EXERCISE:
Drop every picture, then print the rest of the listing exactly as given.

DATA IN THIS EXERCISE:
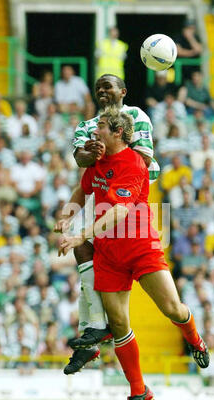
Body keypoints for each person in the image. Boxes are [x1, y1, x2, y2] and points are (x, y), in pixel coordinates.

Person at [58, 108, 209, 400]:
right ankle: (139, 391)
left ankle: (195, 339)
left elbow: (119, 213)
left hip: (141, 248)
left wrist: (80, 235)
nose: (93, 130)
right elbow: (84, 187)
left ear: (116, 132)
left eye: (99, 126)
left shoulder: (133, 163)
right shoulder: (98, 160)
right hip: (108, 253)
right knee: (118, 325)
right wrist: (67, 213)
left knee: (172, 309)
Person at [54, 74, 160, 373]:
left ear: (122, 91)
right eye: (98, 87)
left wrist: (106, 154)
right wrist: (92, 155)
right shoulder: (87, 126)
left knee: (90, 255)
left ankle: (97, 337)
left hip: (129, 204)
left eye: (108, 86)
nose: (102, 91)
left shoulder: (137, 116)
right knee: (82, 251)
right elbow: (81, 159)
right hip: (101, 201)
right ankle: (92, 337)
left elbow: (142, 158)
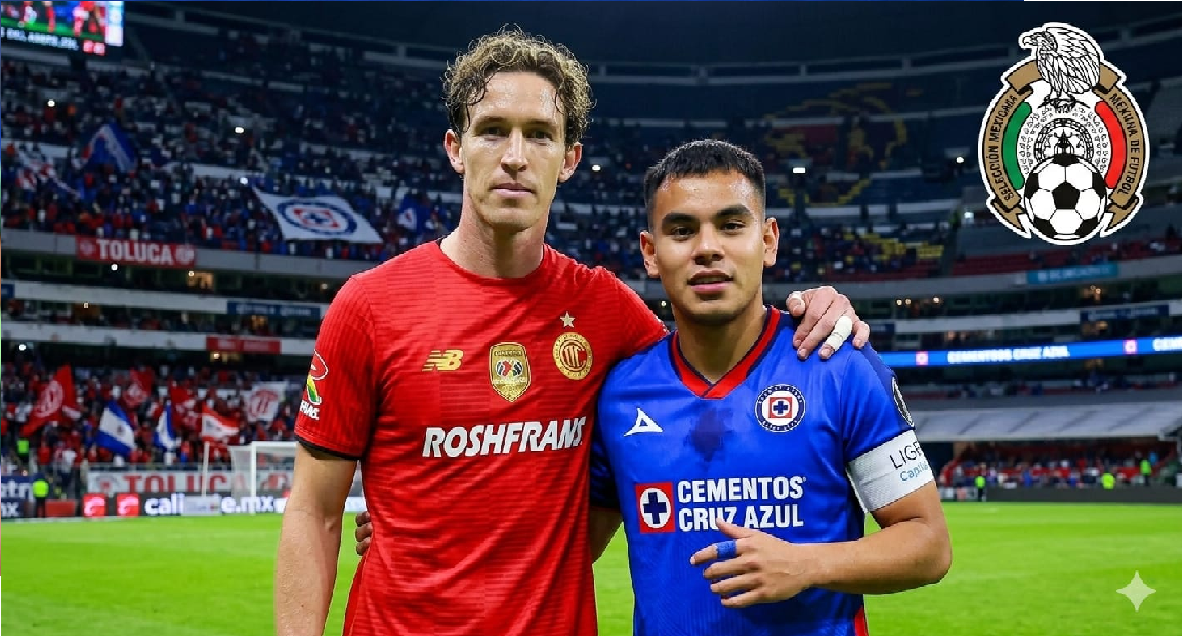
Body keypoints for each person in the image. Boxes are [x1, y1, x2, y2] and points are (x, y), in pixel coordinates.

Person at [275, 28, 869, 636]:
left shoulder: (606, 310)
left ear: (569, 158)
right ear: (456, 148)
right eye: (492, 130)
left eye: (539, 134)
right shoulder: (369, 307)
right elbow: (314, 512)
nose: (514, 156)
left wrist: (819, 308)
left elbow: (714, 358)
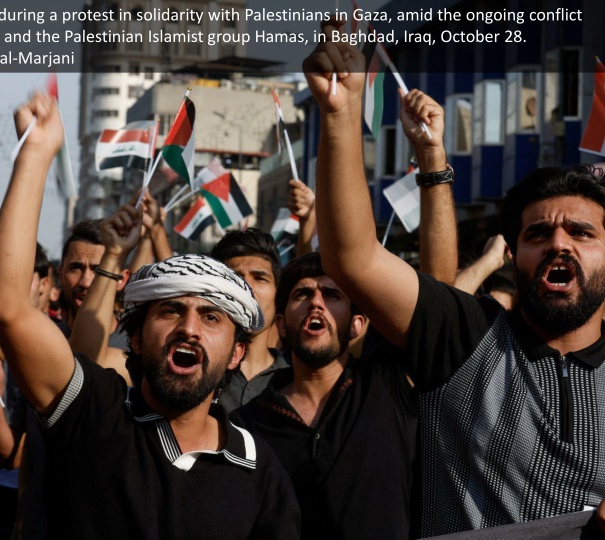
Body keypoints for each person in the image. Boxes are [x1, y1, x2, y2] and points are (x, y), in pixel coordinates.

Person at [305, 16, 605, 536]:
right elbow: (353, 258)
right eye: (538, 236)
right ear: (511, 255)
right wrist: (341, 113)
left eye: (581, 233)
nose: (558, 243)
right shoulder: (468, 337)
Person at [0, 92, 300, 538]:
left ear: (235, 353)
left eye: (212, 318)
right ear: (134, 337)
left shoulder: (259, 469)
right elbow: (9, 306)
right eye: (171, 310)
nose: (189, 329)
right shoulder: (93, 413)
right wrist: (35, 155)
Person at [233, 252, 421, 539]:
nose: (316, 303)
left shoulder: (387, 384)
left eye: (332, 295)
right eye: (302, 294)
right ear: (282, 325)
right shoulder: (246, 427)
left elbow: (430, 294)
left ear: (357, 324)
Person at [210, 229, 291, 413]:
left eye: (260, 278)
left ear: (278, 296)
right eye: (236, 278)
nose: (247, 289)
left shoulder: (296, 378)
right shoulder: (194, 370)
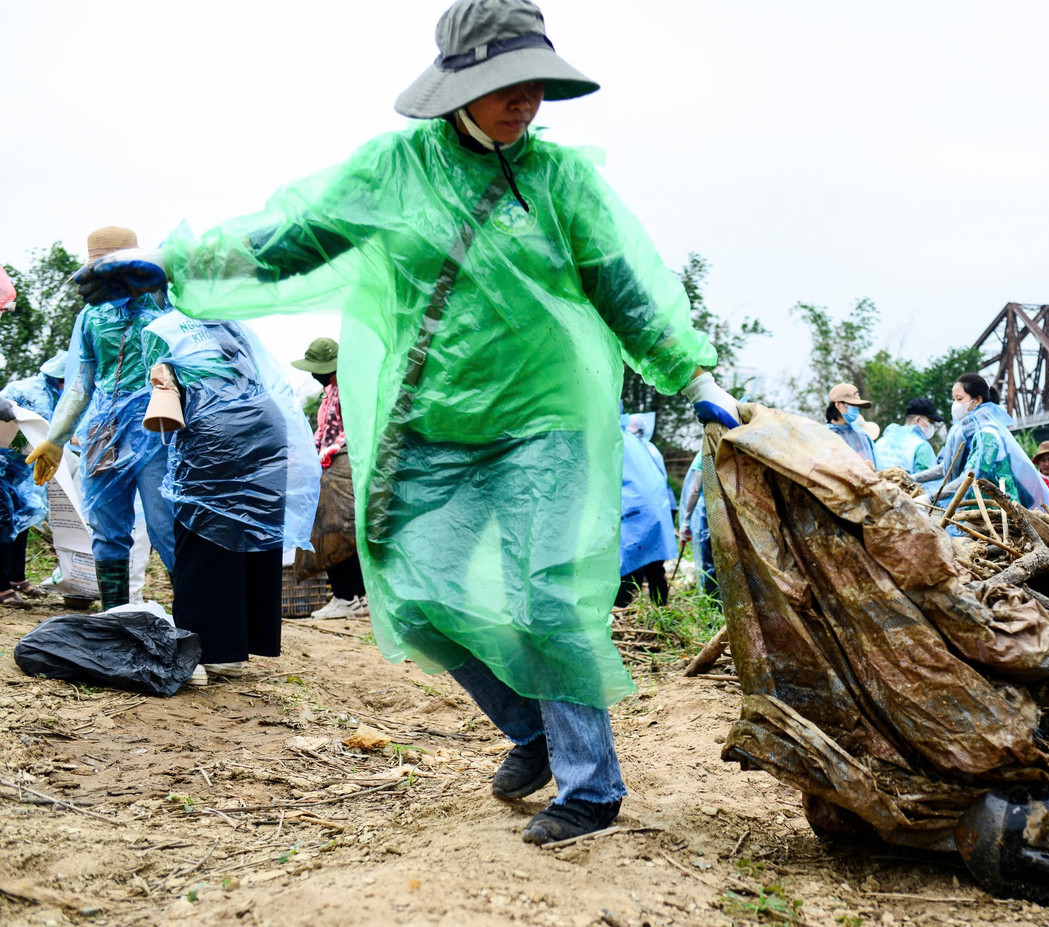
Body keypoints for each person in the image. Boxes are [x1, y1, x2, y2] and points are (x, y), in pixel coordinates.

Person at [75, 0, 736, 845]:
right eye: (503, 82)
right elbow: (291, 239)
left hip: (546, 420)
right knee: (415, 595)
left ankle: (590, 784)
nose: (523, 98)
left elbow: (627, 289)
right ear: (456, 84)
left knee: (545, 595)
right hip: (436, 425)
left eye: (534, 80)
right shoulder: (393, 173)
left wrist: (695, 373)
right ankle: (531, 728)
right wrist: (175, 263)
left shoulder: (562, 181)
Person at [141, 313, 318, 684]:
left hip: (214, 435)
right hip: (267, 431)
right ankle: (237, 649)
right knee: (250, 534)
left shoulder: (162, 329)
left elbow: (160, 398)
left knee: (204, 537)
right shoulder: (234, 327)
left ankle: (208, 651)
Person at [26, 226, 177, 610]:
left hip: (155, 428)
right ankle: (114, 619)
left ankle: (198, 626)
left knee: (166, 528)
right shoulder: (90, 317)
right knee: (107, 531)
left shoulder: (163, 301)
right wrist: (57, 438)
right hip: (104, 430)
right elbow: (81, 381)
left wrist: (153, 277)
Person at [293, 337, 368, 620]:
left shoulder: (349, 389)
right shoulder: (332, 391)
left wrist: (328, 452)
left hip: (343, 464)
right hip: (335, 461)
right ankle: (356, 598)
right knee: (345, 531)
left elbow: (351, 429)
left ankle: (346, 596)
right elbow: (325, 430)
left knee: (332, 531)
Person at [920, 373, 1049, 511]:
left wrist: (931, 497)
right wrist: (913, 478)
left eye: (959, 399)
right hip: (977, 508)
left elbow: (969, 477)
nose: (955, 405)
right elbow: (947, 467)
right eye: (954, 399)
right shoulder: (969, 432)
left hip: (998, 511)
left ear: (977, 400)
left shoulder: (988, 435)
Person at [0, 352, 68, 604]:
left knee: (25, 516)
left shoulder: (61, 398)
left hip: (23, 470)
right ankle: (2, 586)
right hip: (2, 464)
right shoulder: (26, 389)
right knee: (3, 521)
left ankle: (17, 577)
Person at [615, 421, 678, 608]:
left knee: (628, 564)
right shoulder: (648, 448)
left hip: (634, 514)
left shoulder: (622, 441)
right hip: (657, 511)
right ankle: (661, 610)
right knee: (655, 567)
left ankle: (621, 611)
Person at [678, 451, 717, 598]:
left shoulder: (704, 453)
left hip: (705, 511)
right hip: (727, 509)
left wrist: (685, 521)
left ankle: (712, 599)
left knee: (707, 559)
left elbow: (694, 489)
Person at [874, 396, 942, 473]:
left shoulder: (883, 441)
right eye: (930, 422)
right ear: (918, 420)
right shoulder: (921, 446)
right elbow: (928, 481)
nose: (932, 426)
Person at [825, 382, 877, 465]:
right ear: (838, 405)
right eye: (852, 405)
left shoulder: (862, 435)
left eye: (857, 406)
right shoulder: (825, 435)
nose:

ANSWER TO THIS TASK:
Body keypoints for each person in the image. Boxes are [x1, y1, x2, y2] and points are (x, y), in pixel coordinates.

Person at [58, 108, 209, 400]:
right ankle: (139, 391)
left ankle: (195, 339)
left elbow: (119, 213)
left hip: (141, 248)
left wrist: (80, 235)
nose: (93, 130)
right elbow: (84, 187)
left ear: (116, 132)
left eye: (99, 126)
left shoulder: (133, 163)
right shoulder: (98, 160)
right hip: (108, 253)
right knee: (118, 325)
right wrist: (67, 213)
left knee: (172, 309)
Person at [54, 74, 160, 373]:
left ear: (122, 91)
right eye: (98, 87)
left wrist: (106, 154)
right wrist: (92, 155)
right shoulder: (87, 126)
left knee: (90, 255)
left ankle: (97, 337)
left hip: (129, 204)
left eye: (108, 86)
nose: (102, 91)
left shoulder: (137, 116)
right knee: (82, 251)
right elbow: (81, 159)
right hip: (101, 201)
right ankle: (92, 337)
left elbow: (142, 158)
Body keypoints for each person in the image. Boxes are [x1, y1, x2, y2] and points are (x, y), in pixel coordinates.

Person at [275, 28, 869, 636]:
left shoulder: (606, 310)
left ear: (569, 158)
right ear: (456, 148)
right eye: (492, 130)
left eye: (539, 134)
right shoulder: (369, 307)
right elbow: (314, 512)
nose: (514, 156)
left wrist: (819, 308)
left elbow: (714, 358)
Body keypoints for each person in the image. Boxes are [x1, y1, x2, y2] and points are (x, y), in pixel coordinates.

Person at [305, 16, 605, 536]:
right elbow: (353, 258)
right eye: (538, 236)
right ear: (511, 255)
right wrist: (341, 113)
left eye: (581, 233)
nose: (558, 243)
right shoulder: (468, 337)
Person at [0, 92, 300, 538]:
left ear: (235, 353)
left eye: (212, 318)
right ear: (134, 337)
left shoulder: (259, 469)
right elbow: (9, 306)
right eye: (171, 310)
nose: (189, 329)
right shoulder: (93, 413)
right wrist: (35, 155)
Person at [233, 252, 421, 539]:
nose: (316, 303)
left shoulder: (387, 384)
left eye: (332, 295)
right eye: (302, 294)
right ear: (282, 325)
right shoulder: (246, 427)
left elbow: (430, 294)
left ear: (357, 324)
Person at [210, 229, 291, 413]:
left eye: (260, 278)
left ear: (278, 296)
right eye: (236, 278)
nose: (247, 289)
left shoulder: (296, 378)
right shoulder: (194, 370)
Body keypoints for each person in the image. Boxes are [x1, y1, x2, y2] and points are (x, y), in pixel coordinates.

Person at [75, 0, 736, 845]:
right eye: (503, 82)
right elbow: (291, 239)
left hip: (546, 420)
right knee: (415, 595)
left ankle: (590, 784)
nose: (523, 98)
left elbow: (627, 289)
right ear: (456, 84)
left knee: (545, 595)
right hip: (436, 425)
left eye: (534, 80)
right shoulder: (393, 173)
left wrist: (695, 373)
right ankle: (531, 728)
right wrist: (175, 263)
left shoulder: (562, 181)
Person at [141, 313, 318, 684]:
left hip: (214, 435)
right hip: (267, 431)
right ankle: (237, 649)
right knee: (250, 534)
left shoulder: (162, 329)
left elbow: (160, 398)
left knee: (204, 537)
right shoulder: (234, 327)
left ankle: (208, 651)
Person at [26, 226, 177, 610]:
left hip: (155, 428)
right ankle: (114, 619)
left ankle: (198, 626)
left knee: (166, 528)
right shoulder: (90, 317)
right knee: (107, 531)
left shoulder: (163, 301)
right wrist: (57, 438)
right hip: (104, 430)
right elbow: (81, 381)
left wrist: (153, 277)
Person at [293, 337, 368, 620]:
left shoulder: (349, 389)
right shoulder: (332, 391)
left wrist: (328, 452)
left hip: (343, 464)
right hip: (335, 461)
right ankle: (356, 598)
right knee: (345, 531)
left elbow: (351, 429)
left ankle: (346, 596)
right elbow: (325, 430)
left knee: (332, 531)
Person at [920, 373, 1049, 511]:
left wrist: (931, 497)
right wrist: (913, 478)
left eye: (959, 399)
right hip: (977, 508)
left elbow: (969, 477)
nose: (955, 405)
right elbow: (947, 467)
right eye: (954, 399)
right shoulder: (969, 432)
left hip: (998, 511)
left ear: (977, 400)
left shoulder: (988, 435)
Person at [0, 352, 68, 604]:
left knee: (25, 516)
left shoulder: (61, 398)
left hip: (23, 470)
right ankle: (2, 586)
right hip: (2, 464)
right shoulder: (26, 389)
right knee: (3, 521)
left ankle: (17, 577)
Person at [615, 421, 678, 608]:
left knee: (628, 564)
right shoulder: (648, 448)
left hip: (634, 514)
left shoulder: (622, 441)
right hip: (657, 511)
right ankle: (661, 610)
right knee: (655, 567)
left ankle: (621, 611)
Person at [678, 451, 717, 598]:
left shoulder: (704, 453)
left hip: (705, 511)
right hip: (727, 509)
left wrist: (685, 521)
left ankle: (712, 599)
left knee: (707, 559)
left elbow: (694, 489)
Person at [874, 396, 942, 473]:
left shoulder: (883, 441)
right eye: (930, 422)
right ear: (918, 420)
right shoulder: (921, 446)
right elbow: (928, 481)
nose: (932, 426)
Person at [825, 382, 877, 465]:
right ear: (838, 405)
right eye: (852, 405)
left shoulder: (862, 435)
left eye: (857, 406)
right shoulder: (825, 435)
nose:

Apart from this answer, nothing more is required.